The Cost of Inheritance

Poster for The Cost of Inheritance. Background of old sepia toned image with a few people looking towards the camera.

Directed by Yoruba Richen, Produced by Lacey Shwartz and Mehret Mandefro
Run time: 55 minutes

The Cost of Inheritance explores the complex issue of reparations in the United States and takes a personal approach to understanding our history, systemic injustices, and racial inequities. We follow descendants of enslavers and the enslaved as they are reckoning with their past and trying to find a just way forward. Opposing views and challenges to the concept of reparations are also heard in the exposition of our complicated history. The film introduces viewers to those who are working toward common ground, despite their differing perspectives. The protagonists launch conversations,  attempt to reconcile, and take specific actions that aspire to close the racial wealth gap in America.

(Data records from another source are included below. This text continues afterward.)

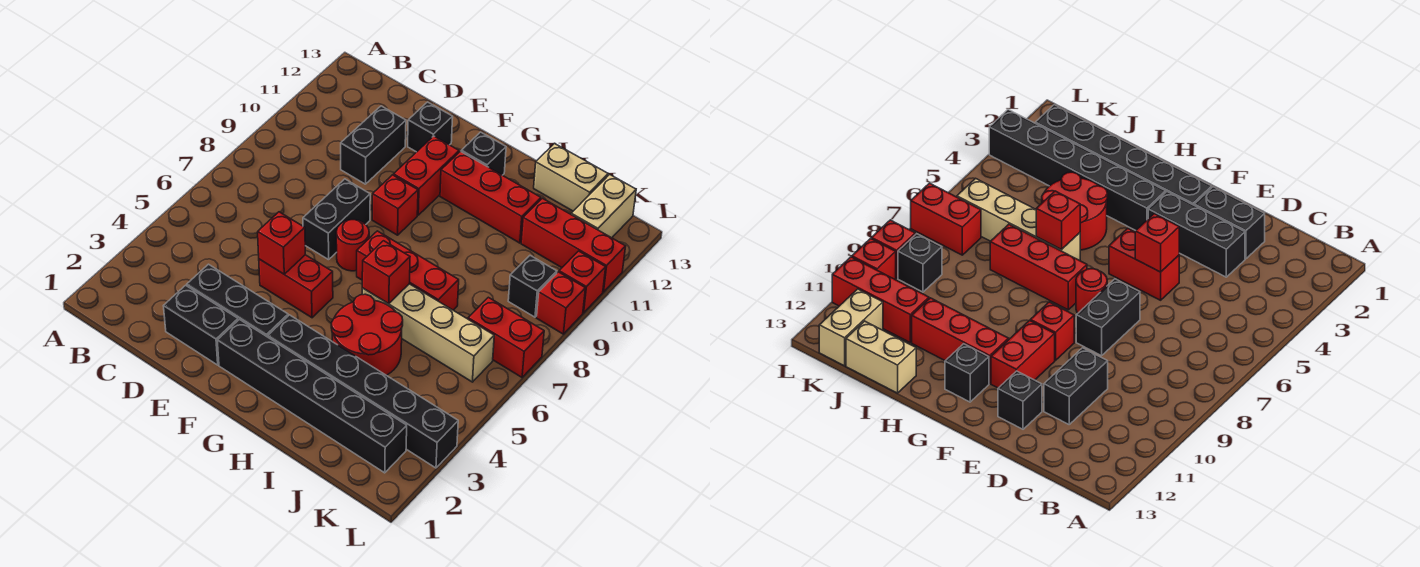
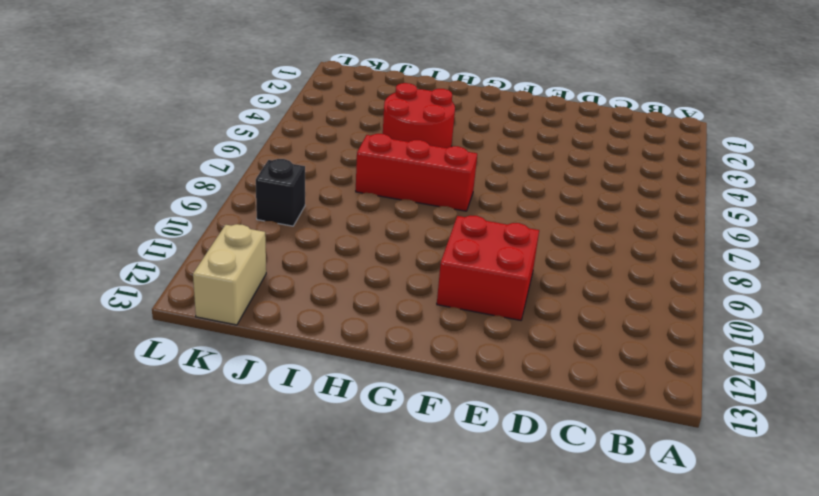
red brick E10:F11 level 1 -> red brick F10:F11 level 1
none -> black brick D2:E2 level 1
none -> black brick D3:F3 level 1
none -> black brick D10:D11 level 1

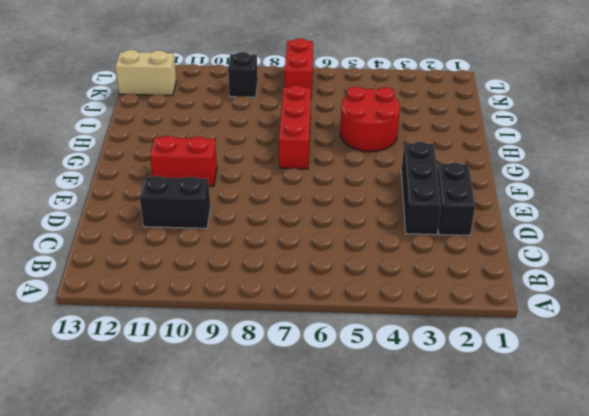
none -> red brick E5:F5 level 1
none -> black brick E7:E8 level 1
none -> black brick E12 level 1

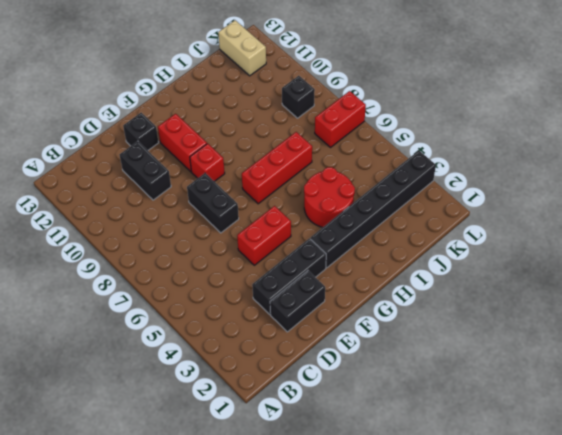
none -> black brick F2:K2 level 1
none -> red round brick F7 level 1
none -> red brick G11:I11 level 1

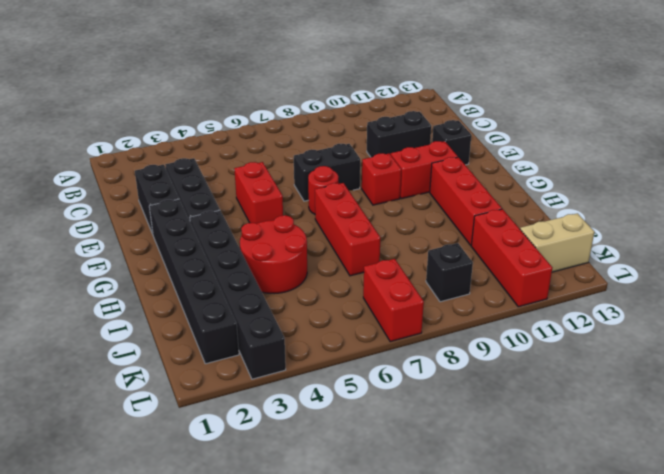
none -> black brick G12 level 1
none -> tan brick H6:K6 level 1
none -> tan brick I13:J13 level 1

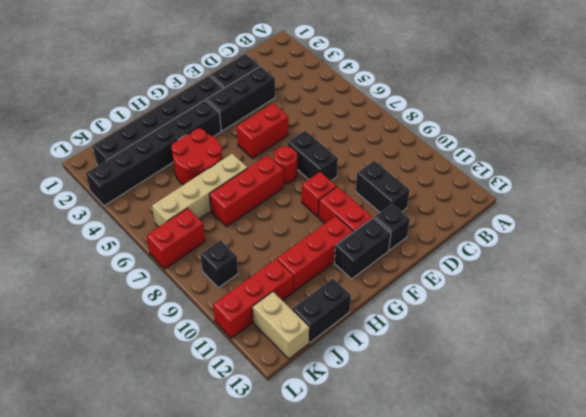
black brick F12:G12 level 1 -> black brick G12 level 1
black brick I13:J13 level 1 -> tan brick I13:J13 level 1
none -> red brick L9 level 1
none -> red brick L10 level 1
none -> red brick E5 level 2

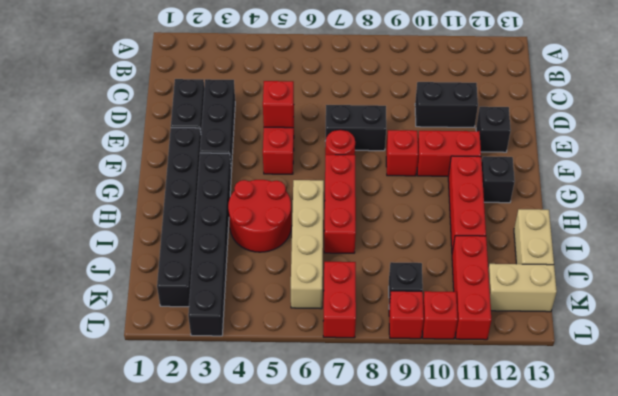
none -> red brick H6 level 2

The disparate trajectory of lives, families and communities impacted by structural racism unfolds through archival images of land, labor exploitation and racial violence, set against a backdrop that depicts the pursuit of justice for Japanese internment survivors and survivors of the Holocaust.

Bad Press

Poster for Bad Press. A person in red holding a cigarette and looking at a phone.

Directed by Rebecca Landsberry-Baker and Joe Peeler
Run time: 98 minutes (An excerpt from the film will be shown during the conference along with info about how to watch the full film).

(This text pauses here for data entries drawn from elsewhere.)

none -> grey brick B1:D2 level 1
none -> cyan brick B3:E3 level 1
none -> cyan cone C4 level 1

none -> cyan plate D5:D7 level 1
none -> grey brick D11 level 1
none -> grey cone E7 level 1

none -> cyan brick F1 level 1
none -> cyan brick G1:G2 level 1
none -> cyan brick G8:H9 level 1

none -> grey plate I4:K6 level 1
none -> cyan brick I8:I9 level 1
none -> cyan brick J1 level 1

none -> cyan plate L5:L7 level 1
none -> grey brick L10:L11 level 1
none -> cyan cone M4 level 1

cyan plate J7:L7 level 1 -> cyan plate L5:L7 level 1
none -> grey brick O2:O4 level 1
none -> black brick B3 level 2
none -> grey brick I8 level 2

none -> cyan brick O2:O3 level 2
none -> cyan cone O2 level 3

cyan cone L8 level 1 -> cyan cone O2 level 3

Imagine you lived in a world where your only reliable news source became government propaganda overnight. That’s exactly what happened to the citizens of the Muscogee Nation, the fourth largest Native American tribe, in 2018. Out of 574 federally-recognized tribes, the Muscogee Nation was one of only five to establish a free and independent press—until the tribe’s legislative branch abruptly repealed the landmark Free Press Act in advance of an election. The tribe’s hard-hitting news outlet, Mvskoke Media, would now be subject to direct editorial oversight by the tribal government. One defiant journalist refuses to accept this flagrant act of oppression. As brave as she is blunt, veracious muckraker Angel Ellis charges headfirst into battle against the corrupt faction of the Muscogee National Council. Angel and her allies rally for press freedoms by inciting a voter-supported constitutional amendment, just in time for the start of a new election cycle.

Birth from the Earth

Post of Birth from the Earth. Three scenes: A couple holding a baby, a person preparing for birth, a person smiling.

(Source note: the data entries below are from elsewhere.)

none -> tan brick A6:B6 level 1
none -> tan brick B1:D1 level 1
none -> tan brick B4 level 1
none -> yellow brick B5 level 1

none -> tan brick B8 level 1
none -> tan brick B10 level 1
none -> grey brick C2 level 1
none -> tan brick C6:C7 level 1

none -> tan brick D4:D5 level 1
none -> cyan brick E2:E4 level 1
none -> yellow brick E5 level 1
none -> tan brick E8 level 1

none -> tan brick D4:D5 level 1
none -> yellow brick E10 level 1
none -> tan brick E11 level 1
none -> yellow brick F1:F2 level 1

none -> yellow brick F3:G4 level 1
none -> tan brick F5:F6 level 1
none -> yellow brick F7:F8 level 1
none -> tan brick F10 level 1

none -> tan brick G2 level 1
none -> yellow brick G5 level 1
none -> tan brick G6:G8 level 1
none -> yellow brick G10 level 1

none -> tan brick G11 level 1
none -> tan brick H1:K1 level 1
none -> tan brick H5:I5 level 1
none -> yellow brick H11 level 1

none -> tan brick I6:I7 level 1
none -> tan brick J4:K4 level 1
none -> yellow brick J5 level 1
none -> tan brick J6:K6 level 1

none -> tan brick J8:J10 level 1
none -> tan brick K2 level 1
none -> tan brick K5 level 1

Directed by Katy Walker Mejia; Produced by Katy Walker Mejia, Natasha Scully, and Betty Bastidas
Run time: 16 minutes

Up against a broken for-profit medical system, home birth midwife and educator Nubia Earth Martin is a visionary leader in the Birth Justice movement working tirelessly to create more opportunities and empower BIPOC mothers and families to safely give birth at home and support the midwives and birth workers who guide them along their sacred journey. We hear so many negative stories and news coverage of how black mothers are dying, and that birth is dangerous and scary. The mothers and families who contributed to the film all had a desire to share a different perspective—one of our fore mothers and great-grandmothers who all successfully brought forth life in a beautiful way, so that we—their descendants, would be able to uplift these stories into the present day.

Smile4Kime

Poster for Smile 4 Kime. Illustration of hands reaching towards each other with butterflies flying nearby. Text: Was there ever a time when you felt like it was too much?

Directed by Elena Guzman, Produced by Cybee Bloss
Run time: 26 minutes

Smile4Kime is an experimental documentary that explores the friendship between two women: Kime—a vibrant, unapologetic Black woman who lived with mental illness, and Elena—an Afro Puerto Rican woman and devoted friend coping with grief in the wake of Kime’s death. This story begins as a conversation between Kime and Elena unfolding across time and space. They ask each other about who they are, what they need, and what their future holds. As Kime’s mental health begins to spiral, the film urgently weaves together the past, present, and future in search of answers.